For those who don't know my wife, she's a wonderful person and I'm lucky to have her. It's doubtful I could have weathered a decade of rejection without her constant support. So when she says something, I take notice.
"My blog is all about the publishing industry" I told her. "I'm just showing how busy a professional writer is."
"Do you remember all those years you weren't published? How much you whined about that? Now you've got what you've always wanted, and you're still whining."
"I'm behind in everything, and I wanted to let people know why."
"See? You're whining again."
"Maybe I'll go whining to a divorce attorney."
"I won't divorce you until you make more money."
Such is love.
But I would like to use this instance to bring up a point never mentioned on blogs--the importance of a significant other.
Writers are perhaps more insecure than the general population. We need support networks.
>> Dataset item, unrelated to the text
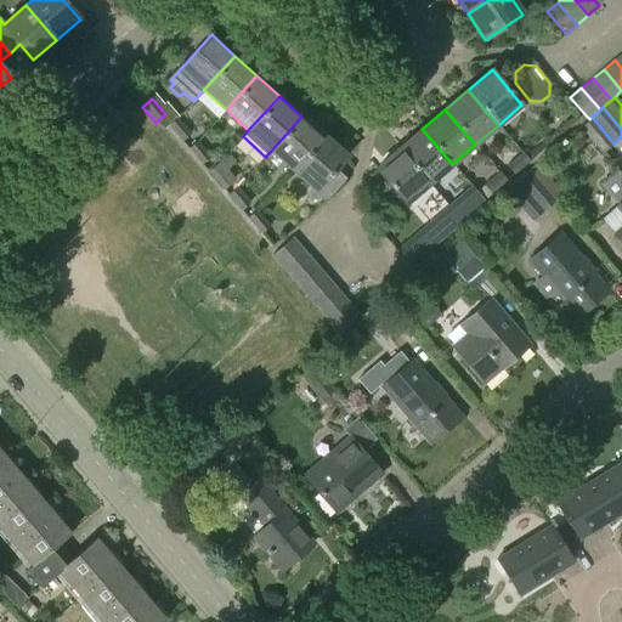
[(301,117),(271,151),(293,170),(324,136),(301,117)]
My primary support has been my wife. She's my first reader and editor, the one I talk to about every aspect of this business, the one whose opinion I value most. It can't be easy living with a writer--especially me. But my wife is always encouraging, always there for me, and always has a wonderful sense of humor about everything.
I often say during library speeches, "The single most important thing any of you can do to get published, is marry my wife."
It gets a laugh. But it's true.
So, go on. Go give that significant other a big hug and tell them how much they mean to you. They've felt every rejeciton, just as you have. They've been a part of every victory. In many ways, they're living the publishing life too.